That wouldn't be fair to people and can sometimes leave major wounds and create gaps that can later only be bridged with great difficulty.

5. Fill your life and distract yourself

Indulge in any activity that prevents you from contacting your ex. Meeting friends, going out, rushing into work, traveling, doing sports or a new hobby .

Whatever helps you comply with the rule, you should do it. You may also learn completely new sides of yourself or rediscover old interests and passions.

A girls' night out can do wonders
A girls' night out can do wonders
Photo by Priscilla Du Preez @priscilladupreez, via Unsplash

Fill your life with things you enjoy doing, things that make you happy, things that make you feel good. Fill your life and LIVE HAPPY .

As you give him/her space to miss you and worry that he/she has lost you forever, you will continue to grow stronger internally and emotionally by lifting your mood and happiness upwards.

6. Reflect on relationships

When using this rule, ignore your ex, but not your feelings. Ask yourself honestly: What do I miss about the relationship? What don't I miss? What did I learn from the breakup? Are there perhaps even good sides to the end of a relationship?

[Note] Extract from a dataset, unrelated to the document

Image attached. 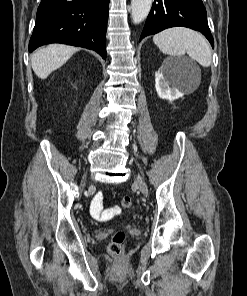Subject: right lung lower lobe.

Use the time after the breakup to clarify a few things.

7. Be clear about your goals

Do you want to get your ex-partner back or just get over the pain of separation? Or are you still completely undecided? In order for you to succeed in your project, you must first be clear about what you want. If necessary, take enough time for this.

Depending on what result you expect from the no contact rule, there will be a different time frame:

a) Ignore him/her for at least 30 days if you want him/her back

Ignoring your ex for a month will make him/her miss you, which is exactly what you want to achieve. Especially if you spent a lot of time together during the relationship, your ex must first regain the feeling of what he/she is missing out on and sorely missing without you.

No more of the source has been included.